CMS has invited comments on these changes and is also seeking input regarding which physician services and resources are needed to provide effective care coordination at discharge from the hospital. The agency has requested commentary on this issue so that it can ensure that hospital discharge care coordination services are appropriately valued.

AGS members who have comments they would like AGS to consider including as part of its response to CMS about the proposed 2012 fee schedule should send an e-mail to Susie Sherman, coordinator of public affairs and advocacy, at ssherman@americangeriatrics.org.

 

Reform to the Sustainable Growth Rate Formula Fails to Make Debt Ceiling Deal

In July 2011, the American Geriatrics Society (AGS) and more than 100 additional organizations wrote a letter to President Obama urging that any agreement to raise the debt ceiling include a provision to replace Medicare’s Sustainable Growth Rate (SGR) formula with a viable alternative.

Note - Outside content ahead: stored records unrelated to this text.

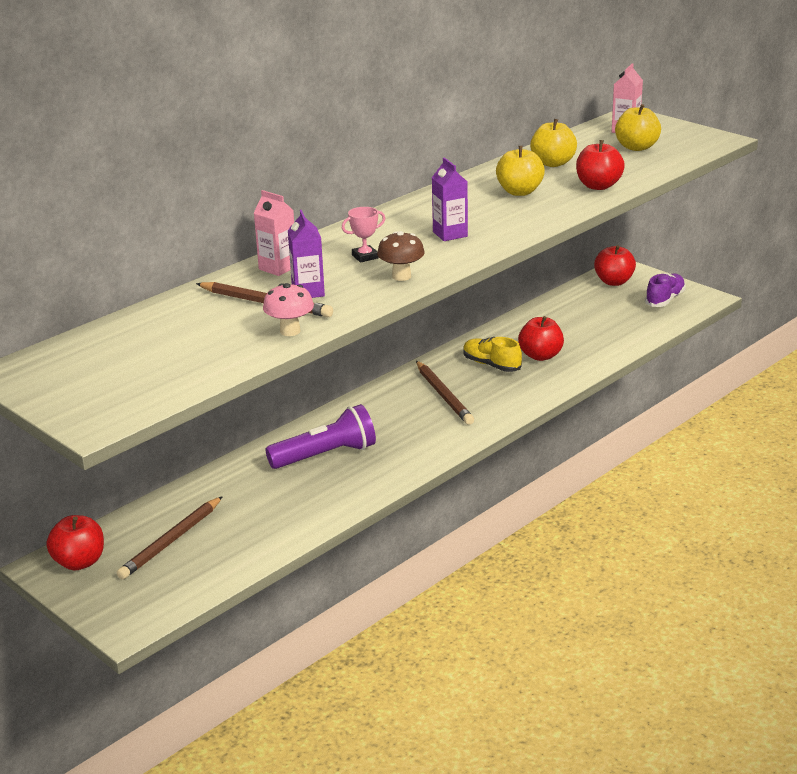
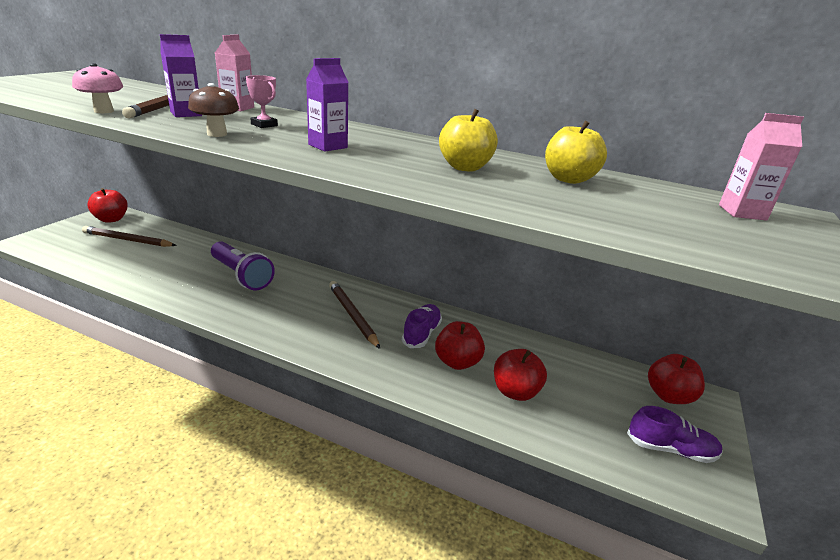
camera: 65 degrees right, 0 degrees up
brown pencil [416,361,474,425] -> brown pencil turned 105 degrees clockwise [329,281,380,349]
yellow shoe [463,337,522,372] -> purple shoe [402,304,442,348]
red apple [576,140,625,190] -> red apple moved to [494,349,547,401]
yellow apple [615,104,661,151] -> none

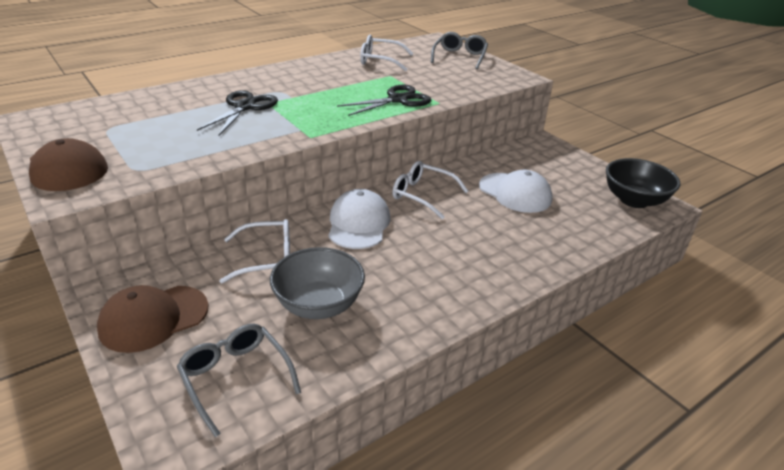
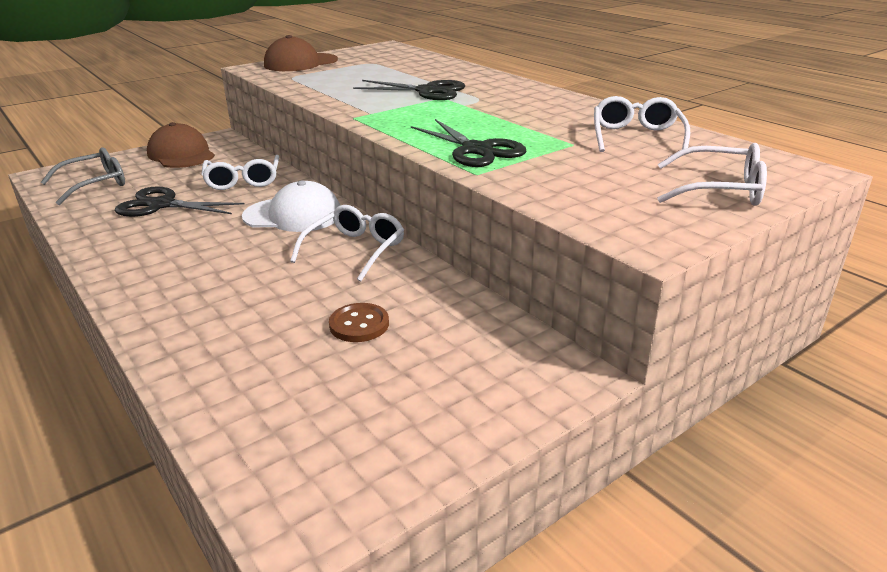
camera: 90 degrees right, 5 degrees down
grey bowl [270,247,365,319] -> black scissors [115,187,244,217]
grey glasses [431,32,488,69] -> white glasses [657,143,767,206]
white cap [479,170,552,213] -> brown button [329,303,389,342]
black bowl [606,158,681,208] -> none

“Any serious proposal to confront the fiscal challenges facing our nation, and the Medicare program in particular, must address the massive funding deficit caused by the repeated failure to replace the SGR,” wrote AGS and its 112 cosigners.

The letter went unheeded, as the compromise reached between Congress and the Administration and enacted into law, failed to take this important step. Nor did the legislation include any of the cuts to Medicare that were reportedly “on the table.” It caps discretionary spending across the board, except for the Medicare, Medicaid, and Social Security programs.

Although the debt ceiling has now been raised and default was narrowly avoided, the deficit debate resumes this fall. The deal that emerged requires Congress to appoint a 12-member panel, being deemed the “Super Congress,” consisting of three Republicans and three Democrats from the House and three Republicans and three Democrats from the Senate. If, by the end of the year, this group fails to come up with a plan that reduces the deficit by $1.2 trillion over the next decade, automatic cuts will go into effect.

Social Security is the only program completely off limits to the panel; the panel is not restricted from recommending cuts to Medicare and Medicaid. Should the group fail to reach an agreement, the automatic cuts to Medicare are limited to a maximum of 2% of the program’s cost. Medicare cuts must come from payments to providers and insurers, not benefits, and seniors’ premiums cannot be increased.

AGS and groups such as the American Medical Association, the American College of Physicians, the American College of Cardiology, the American College of Surgeons, and other organizations that signed the letter to the president will continue to follow the situation closely. AGS will continue its push to see any Medicare reform include replacing the SGR with a sustainable, appropriate formula for physician fees.